Statistical analyses
The Tukey–Kramer multiple comparison test or Student’s t-test was used.
Supplementary data
Supplementary data are available at PCP online.
Funding
This work was partly supported by Japan Society for the Promotion of Science (JSPS) [KAKENHI Grant Number 26291055 (to I.T.) and 16H06552 (to W.Y.)].
Abbreviations
- CEF-PSI
cyclic electron flow around PSI
- FL
fluctuating light
- FR
far-red
- HL
high light
- LED
light-emitting diode
- LL
low light
- NDH
NADH dehydrogenase-like complex
- NPQ
non-photochemical quenching
- PAR
photosynthetically active radiation
- PGR5
proton gradient regulation 5
- ROS
reactive oxygen species
- SP
saturating pulse
- WWC
water–water cycle
- Y(I)
effective quantum yield of PSI
- Y(II) effective quantum yield of PSII; Y(NA)

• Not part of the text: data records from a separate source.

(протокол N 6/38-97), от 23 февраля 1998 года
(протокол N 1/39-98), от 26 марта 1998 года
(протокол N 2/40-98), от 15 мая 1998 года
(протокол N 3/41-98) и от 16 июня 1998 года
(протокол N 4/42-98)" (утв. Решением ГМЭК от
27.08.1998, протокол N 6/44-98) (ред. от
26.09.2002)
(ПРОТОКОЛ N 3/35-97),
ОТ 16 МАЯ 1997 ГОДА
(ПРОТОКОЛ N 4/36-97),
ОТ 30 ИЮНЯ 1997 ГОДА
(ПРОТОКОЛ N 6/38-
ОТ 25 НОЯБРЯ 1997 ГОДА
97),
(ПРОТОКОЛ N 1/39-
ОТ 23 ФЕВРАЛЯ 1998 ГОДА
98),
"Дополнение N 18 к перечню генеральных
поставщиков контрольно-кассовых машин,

acceptor-side limitation of PSI
- Y(ND)
donor-side limitation of P700
- Y(NO)
non-regulated energy dissipation
- Y(NPQ)
regulated energy dissipation
Acknowledgments
We thank Professors Chikahiro Miyake, Kentaro Ifuku, Ko Noguchi and W.S. Chow for helpful discussions. We also thank anonymous reviewers for their critical comments on the early versions of the manuscript.
Disclosures
The authors have no conflicts of interest to declare.